-- Start of INPUT ROWS --
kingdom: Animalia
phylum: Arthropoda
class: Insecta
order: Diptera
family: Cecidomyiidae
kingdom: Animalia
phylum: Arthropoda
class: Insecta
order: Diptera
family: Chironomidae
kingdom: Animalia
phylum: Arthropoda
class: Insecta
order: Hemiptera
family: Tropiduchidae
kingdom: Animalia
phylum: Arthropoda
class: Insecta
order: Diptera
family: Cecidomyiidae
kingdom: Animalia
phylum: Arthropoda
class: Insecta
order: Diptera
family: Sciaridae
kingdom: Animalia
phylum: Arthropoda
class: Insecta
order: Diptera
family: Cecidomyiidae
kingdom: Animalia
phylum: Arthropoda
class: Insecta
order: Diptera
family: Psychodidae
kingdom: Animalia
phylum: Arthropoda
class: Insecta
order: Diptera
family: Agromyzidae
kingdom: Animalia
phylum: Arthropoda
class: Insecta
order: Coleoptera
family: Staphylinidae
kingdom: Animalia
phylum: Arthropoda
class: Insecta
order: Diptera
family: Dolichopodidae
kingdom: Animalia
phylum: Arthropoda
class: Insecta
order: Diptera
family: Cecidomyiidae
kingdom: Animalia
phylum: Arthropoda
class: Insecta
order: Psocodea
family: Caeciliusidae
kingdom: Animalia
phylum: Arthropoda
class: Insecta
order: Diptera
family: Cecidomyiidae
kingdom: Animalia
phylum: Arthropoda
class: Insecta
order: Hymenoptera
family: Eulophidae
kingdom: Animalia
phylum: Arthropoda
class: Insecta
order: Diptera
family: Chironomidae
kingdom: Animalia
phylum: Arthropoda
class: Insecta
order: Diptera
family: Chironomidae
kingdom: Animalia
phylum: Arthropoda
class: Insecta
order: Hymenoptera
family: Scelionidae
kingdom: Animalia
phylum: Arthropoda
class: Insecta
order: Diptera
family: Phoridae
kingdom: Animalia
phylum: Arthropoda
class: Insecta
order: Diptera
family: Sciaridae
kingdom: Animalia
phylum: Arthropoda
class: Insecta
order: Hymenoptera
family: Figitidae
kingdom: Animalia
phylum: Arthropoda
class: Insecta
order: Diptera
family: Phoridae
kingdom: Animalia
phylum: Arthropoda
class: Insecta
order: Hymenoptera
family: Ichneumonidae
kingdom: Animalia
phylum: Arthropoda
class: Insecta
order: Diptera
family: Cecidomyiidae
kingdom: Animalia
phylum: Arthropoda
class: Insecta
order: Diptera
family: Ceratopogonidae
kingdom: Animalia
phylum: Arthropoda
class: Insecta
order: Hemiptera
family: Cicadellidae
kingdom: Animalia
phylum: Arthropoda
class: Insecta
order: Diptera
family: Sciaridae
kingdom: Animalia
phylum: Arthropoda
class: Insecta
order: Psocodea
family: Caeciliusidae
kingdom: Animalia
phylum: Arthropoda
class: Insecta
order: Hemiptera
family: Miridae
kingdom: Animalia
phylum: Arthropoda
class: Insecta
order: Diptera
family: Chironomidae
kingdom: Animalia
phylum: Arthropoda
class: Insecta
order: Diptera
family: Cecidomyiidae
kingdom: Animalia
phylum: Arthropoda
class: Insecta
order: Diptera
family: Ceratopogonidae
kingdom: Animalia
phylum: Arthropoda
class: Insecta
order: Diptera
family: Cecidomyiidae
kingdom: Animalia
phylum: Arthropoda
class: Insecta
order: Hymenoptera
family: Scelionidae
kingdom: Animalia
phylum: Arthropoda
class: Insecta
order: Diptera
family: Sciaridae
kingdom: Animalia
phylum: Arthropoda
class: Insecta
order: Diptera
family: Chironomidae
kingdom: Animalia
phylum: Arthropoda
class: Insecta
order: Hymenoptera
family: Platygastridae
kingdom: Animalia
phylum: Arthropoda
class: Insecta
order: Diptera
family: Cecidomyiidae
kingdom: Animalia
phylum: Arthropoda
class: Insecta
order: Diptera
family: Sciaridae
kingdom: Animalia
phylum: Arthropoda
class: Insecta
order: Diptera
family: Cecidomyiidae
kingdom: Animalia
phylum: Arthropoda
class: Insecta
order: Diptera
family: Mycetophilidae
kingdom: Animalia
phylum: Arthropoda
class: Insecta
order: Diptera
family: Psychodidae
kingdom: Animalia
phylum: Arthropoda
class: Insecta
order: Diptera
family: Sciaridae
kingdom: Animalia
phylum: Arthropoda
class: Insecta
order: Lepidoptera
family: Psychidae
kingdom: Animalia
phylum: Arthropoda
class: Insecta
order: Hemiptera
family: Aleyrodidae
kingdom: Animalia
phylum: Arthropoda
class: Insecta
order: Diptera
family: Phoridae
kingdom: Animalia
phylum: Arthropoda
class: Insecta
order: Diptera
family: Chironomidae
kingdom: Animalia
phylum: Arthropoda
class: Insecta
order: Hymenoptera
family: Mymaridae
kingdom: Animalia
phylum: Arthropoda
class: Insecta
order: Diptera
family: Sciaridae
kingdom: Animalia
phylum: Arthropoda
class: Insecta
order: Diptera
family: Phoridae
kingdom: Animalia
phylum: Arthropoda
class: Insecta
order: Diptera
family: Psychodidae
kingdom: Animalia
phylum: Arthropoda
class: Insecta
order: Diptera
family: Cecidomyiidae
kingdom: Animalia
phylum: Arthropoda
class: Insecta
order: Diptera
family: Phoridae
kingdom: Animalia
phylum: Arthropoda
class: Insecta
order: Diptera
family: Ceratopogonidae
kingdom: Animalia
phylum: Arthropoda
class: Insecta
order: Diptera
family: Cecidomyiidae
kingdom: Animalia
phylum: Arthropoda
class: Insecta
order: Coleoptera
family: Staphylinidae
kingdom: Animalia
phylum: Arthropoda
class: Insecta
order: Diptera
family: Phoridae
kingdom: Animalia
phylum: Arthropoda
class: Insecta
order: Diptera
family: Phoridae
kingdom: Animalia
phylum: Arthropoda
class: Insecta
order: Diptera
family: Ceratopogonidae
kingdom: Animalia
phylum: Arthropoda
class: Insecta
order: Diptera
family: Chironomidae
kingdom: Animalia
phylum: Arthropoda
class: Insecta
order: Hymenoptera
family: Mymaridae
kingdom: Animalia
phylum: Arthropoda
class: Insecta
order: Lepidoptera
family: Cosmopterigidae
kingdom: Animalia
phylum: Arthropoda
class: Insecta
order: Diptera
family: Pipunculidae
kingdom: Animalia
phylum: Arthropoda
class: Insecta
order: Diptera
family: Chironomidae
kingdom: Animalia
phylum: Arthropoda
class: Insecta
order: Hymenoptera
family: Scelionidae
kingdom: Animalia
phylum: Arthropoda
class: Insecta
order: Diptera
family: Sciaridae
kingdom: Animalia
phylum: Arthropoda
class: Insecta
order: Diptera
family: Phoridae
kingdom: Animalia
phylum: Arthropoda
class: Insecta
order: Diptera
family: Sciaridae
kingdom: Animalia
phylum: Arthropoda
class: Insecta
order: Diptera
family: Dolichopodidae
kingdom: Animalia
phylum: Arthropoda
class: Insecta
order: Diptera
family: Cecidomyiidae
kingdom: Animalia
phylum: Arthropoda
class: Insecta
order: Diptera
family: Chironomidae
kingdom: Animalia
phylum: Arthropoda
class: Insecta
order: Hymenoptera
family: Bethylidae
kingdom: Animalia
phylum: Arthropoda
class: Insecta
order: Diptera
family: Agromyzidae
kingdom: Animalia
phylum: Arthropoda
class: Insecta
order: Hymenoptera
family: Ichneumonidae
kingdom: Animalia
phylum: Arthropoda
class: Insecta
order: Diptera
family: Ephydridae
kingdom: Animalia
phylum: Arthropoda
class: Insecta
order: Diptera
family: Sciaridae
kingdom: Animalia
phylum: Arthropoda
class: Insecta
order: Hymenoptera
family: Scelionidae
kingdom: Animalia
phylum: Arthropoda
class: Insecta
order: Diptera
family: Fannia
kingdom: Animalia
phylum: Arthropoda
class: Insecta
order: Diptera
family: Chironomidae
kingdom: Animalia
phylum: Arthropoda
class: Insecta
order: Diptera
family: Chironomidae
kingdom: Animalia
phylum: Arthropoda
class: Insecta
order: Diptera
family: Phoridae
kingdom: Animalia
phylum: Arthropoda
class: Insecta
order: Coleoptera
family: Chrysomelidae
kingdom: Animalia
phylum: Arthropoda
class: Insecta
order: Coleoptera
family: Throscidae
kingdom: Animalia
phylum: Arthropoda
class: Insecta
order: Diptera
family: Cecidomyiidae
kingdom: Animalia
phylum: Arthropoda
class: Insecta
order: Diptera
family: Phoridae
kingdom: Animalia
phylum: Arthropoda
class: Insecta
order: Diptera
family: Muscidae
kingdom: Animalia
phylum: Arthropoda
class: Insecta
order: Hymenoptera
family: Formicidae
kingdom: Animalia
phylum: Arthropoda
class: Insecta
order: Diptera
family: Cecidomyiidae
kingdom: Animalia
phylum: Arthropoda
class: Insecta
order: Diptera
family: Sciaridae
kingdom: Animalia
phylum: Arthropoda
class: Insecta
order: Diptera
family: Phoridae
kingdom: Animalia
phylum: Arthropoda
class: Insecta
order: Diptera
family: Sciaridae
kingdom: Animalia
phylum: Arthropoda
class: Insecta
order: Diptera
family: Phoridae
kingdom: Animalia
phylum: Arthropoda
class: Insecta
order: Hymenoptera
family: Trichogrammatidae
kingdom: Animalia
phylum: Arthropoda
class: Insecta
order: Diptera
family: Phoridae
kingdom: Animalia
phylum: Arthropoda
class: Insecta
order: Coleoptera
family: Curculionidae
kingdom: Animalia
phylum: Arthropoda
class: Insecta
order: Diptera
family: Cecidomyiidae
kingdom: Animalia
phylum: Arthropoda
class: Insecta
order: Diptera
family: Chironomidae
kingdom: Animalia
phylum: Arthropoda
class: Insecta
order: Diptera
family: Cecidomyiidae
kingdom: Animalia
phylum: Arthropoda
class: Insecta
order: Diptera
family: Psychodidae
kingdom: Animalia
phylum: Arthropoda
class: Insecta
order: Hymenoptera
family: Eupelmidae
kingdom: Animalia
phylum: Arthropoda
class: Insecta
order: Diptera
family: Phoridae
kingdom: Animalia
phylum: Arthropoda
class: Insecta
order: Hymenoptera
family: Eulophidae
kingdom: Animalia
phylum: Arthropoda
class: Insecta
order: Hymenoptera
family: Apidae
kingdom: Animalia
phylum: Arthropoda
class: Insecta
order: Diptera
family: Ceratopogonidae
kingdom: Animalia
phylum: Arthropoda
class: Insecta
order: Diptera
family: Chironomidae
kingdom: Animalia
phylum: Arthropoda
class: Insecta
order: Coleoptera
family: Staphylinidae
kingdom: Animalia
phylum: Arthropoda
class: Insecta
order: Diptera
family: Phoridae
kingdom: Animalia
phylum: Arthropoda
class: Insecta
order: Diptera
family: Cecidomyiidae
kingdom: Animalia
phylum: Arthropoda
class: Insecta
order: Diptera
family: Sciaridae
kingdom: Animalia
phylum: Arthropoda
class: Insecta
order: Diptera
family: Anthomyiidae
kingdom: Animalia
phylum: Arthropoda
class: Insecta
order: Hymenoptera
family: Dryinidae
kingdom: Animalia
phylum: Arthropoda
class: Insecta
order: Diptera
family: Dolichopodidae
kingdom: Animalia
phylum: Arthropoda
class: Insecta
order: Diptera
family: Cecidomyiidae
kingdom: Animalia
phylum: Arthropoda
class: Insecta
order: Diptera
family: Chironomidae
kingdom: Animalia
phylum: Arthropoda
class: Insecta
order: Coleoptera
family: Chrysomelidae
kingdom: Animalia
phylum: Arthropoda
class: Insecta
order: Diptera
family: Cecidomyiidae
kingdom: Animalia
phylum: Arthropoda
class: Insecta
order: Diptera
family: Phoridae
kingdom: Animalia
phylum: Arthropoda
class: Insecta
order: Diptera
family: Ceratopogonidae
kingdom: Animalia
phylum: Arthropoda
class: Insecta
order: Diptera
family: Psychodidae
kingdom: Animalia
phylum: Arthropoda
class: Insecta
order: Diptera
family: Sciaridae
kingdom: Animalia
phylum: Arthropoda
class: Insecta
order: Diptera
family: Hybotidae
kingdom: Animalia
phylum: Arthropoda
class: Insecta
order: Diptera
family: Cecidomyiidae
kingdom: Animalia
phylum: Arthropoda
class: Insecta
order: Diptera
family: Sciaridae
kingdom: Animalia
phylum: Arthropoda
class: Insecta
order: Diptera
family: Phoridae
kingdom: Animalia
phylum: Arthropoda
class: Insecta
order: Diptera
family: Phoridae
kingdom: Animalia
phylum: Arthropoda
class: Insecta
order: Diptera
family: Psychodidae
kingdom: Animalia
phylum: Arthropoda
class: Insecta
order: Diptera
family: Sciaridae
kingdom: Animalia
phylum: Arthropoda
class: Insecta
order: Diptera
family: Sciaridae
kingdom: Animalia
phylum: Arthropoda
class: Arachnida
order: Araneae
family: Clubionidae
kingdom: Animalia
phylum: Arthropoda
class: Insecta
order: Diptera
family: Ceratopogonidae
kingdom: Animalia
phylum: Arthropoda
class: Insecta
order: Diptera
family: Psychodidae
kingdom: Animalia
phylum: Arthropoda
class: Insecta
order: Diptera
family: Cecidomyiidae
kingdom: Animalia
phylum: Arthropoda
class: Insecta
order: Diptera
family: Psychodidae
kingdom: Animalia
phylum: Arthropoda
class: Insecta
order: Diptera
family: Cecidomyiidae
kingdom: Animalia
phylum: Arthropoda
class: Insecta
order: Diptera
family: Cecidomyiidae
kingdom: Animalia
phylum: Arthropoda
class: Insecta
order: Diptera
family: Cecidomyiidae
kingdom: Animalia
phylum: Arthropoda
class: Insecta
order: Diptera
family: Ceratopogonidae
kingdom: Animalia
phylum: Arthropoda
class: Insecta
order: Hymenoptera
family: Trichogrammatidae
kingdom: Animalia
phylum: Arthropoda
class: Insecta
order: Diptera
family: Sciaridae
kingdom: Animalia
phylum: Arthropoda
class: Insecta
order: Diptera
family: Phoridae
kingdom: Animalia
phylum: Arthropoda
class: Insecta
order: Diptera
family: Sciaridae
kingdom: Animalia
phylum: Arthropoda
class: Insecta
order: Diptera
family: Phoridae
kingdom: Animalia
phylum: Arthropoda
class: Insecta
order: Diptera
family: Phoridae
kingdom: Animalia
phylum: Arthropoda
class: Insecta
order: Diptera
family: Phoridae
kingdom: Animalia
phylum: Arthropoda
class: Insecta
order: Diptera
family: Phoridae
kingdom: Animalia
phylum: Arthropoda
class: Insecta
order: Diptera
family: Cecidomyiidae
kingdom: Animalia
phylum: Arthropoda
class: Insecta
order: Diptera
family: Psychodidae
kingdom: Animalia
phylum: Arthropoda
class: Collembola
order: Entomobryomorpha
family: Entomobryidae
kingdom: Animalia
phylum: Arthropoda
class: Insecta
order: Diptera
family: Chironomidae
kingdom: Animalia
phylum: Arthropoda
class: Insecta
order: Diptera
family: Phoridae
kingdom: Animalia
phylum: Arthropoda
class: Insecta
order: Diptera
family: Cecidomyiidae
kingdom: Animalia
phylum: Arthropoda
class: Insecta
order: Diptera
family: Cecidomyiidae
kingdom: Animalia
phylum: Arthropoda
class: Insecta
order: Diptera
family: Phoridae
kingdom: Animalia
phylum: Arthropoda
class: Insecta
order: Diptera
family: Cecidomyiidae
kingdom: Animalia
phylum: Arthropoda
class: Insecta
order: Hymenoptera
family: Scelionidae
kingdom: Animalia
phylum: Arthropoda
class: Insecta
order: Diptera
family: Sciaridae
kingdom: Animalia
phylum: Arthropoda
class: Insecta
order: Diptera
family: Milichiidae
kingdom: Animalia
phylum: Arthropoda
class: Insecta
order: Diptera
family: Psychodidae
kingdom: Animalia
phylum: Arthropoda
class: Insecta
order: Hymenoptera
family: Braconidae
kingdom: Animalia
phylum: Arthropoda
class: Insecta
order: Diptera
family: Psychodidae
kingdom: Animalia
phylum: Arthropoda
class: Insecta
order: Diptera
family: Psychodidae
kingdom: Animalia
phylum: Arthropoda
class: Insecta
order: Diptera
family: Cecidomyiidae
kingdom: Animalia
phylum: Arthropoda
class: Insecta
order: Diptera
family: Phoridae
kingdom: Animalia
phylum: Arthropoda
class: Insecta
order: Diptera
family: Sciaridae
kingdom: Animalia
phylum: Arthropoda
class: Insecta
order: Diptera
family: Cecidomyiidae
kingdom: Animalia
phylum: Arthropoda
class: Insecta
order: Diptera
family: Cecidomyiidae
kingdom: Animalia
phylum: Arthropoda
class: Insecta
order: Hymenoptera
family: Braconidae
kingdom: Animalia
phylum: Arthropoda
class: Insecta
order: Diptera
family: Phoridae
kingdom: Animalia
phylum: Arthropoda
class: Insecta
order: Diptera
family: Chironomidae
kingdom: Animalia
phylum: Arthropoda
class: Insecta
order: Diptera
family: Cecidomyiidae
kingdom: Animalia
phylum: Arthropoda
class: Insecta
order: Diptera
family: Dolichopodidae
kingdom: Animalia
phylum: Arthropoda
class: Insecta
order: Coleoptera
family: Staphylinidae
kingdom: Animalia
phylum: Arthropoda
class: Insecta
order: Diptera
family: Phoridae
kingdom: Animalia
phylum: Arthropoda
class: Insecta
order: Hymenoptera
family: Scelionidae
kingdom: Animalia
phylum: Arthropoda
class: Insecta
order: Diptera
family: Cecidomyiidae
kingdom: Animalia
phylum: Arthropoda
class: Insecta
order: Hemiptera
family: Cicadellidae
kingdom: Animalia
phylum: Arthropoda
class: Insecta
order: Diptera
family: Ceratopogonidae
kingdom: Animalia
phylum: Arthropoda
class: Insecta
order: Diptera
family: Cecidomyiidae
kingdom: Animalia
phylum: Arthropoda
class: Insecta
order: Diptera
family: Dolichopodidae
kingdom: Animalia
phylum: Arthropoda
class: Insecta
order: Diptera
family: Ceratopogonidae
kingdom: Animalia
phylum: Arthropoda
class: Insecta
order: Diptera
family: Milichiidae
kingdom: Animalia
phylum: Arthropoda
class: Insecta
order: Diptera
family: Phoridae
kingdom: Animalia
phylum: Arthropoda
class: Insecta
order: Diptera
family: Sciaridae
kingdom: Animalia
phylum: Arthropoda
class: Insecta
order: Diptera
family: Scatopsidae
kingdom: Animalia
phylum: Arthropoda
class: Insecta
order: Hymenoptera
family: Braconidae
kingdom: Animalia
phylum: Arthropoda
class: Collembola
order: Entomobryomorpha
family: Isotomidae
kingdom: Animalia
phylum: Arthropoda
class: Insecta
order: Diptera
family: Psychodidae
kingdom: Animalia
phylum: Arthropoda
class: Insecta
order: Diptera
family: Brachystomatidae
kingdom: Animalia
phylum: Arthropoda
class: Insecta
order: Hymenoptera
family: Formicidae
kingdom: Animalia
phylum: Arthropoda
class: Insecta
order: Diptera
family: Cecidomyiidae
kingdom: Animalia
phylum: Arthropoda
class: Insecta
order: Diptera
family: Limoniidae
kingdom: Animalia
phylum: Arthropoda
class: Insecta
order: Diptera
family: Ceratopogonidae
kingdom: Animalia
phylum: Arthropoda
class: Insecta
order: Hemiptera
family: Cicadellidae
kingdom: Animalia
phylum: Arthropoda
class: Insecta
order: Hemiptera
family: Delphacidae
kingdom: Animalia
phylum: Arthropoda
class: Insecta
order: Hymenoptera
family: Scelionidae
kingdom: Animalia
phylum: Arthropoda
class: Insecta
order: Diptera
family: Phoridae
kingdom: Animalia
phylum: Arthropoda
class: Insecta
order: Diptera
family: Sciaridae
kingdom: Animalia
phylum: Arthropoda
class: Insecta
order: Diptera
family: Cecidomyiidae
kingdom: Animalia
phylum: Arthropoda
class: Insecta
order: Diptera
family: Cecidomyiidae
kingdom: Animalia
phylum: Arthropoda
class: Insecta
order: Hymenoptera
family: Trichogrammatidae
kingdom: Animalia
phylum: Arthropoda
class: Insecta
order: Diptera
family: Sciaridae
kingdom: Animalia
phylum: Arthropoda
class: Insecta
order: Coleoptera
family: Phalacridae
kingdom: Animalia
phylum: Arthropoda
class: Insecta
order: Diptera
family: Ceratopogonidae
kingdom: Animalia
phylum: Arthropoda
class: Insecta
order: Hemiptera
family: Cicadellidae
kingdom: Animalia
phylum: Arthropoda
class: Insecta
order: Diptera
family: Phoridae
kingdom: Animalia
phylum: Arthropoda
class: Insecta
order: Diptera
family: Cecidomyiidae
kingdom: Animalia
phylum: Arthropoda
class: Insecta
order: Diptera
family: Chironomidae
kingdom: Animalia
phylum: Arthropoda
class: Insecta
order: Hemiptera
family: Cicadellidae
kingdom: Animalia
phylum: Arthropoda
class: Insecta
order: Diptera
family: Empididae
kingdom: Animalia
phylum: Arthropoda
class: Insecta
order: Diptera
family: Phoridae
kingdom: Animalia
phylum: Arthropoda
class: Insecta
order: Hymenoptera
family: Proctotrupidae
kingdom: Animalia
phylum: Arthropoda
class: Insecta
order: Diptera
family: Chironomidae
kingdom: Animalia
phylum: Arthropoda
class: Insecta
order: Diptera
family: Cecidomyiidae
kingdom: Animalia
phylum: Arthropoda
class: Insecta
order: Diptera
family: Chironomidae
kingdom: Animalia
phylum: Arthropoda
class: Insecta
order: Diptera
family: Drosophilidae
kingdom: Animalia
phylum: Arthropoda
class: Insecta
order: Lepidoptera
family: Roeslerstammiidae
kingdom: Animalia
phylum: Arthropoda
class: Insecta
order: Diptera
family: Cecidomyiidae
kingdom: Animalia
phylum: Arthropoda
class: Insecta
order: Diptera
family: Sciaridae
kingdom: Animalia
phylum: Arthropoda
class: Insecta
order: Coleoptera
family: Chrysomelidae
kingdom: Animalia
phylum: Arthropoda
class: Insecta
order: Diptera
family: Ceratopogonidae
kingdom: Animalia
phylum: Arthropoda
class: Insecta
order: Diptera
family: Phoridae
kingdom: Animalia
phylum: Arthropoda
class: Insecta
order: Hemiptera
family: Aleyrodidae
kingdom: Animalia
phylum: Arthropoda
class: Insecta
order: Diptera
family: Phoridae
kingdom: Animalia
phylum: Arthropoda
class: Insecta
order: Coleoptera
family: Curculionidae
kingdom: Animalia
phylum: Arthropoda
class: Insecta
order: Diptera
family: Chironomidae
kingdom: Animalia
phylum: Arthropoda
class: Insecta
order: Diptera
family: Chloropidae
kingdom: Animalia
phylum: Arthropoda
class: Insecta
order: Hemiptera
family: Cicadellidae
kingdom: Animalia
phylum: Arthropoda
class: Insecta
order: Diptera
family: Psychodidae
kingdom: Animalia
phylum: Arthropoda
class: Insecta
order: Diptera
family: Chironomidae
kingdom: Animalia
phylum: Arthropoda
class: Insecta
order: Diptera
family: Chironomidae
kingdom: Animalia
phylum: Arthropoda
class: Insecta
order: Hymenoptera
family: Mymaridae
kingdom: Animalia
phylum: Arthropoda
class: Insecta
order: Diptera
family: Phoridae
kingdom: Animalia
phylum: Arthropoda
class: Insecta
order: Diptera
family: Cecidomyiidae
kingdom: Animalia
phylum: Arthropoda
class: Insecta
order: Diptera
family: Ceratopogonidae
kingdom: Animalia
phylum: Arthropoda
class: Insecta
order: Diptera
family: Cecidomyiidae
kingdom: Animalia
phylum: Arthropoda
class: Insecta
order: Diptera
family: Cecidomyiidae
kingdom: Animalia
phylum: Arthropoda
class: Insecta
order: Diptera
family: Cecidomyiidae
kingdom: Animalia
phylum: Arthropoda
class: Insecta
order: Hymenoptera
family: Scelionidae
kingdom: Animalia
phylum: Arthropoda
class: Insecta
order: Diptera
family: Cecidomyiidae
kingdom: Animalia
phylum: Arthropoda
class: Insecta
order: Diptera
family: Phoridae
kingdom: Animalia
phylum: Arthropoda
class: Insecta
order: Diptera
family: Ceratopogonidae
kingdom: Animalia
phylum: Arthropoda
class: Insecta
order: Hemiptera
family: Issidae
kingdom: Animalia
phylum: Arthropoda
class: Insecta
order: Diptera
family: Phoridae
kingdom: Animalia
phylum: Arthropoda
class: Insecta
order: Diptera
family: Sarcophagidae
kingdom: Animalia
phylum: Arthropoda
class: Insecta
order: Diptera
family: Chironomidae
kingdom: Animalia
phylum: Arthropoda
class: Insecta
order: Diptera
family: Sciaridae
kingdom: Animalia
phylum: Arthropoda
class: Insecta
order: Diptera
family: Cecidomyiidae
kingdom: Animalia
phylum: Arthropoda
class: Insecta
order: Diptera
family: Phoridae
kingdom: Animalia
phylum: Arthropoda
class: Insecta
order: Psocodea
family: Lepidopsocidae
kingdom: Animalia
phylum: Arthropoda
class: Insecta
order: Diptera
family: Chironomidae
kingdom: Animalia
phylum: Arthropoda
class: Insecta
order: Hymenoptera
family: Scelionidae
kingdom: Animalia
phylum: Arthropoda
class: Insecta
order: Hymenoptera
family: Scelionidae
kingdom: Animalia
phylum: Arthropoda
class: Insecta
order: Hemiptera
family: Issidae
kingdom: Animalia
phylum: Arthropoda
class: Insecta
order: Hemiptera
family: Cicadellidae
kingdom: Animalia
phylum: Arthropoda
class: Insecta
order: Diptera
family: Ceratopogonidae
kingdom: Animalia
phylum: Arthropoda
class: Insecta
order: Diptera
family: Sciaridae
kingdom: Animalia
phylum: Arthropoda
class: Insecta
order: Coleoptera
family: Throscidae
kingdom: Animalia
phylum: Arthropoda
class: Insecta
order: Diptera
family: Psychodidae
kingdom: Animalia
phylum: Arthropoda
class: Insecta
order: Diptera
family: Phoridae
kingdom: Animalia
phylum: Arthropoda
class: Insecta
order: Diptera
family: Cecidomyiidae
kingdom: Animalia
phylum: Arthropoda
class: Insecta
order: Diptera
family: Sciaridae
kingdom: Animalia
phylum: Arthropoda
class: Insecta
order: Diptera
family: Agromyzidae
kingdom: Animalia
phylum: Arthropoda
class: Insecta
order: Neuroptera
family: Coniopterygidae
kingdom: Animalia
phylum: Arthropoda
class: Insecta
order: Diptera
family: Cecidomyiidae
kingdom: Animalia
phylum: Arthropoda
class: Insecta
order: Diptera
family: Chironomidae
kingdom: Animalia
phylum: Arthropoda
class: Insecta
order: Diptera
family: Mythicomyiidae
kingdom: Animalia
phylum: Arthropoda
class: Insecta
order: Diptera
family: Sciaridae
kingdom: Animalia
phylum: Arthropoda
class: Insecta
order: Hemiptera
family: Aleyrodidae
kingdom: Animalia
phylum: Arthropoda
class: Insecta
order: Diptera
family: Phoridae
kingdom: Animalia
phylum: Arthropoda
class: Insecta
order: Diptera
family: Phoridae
-- End of INPUT ROWS --
_PROBLEM STATEMENT_: Rewrite the lines from the very first one through the line with "family: Tropiduchidae", both included, putting "rank" in place of "order" and changing nothing else.

_SOLUTION TO THE PROBLEM_:
kingdom: Animalia
phylum: Arthropoda
class: Insecta
rank: Diptera
family: Cecidomyiidae
kingdom: Animalia
phylum: Arthropoda
class: Insecta
rank: Diptera
family: Chironomidae
kingdom: Animalia
phylum: Arthropoda
class: Insecta
rank: Hemiptera
family: Tropiduchidae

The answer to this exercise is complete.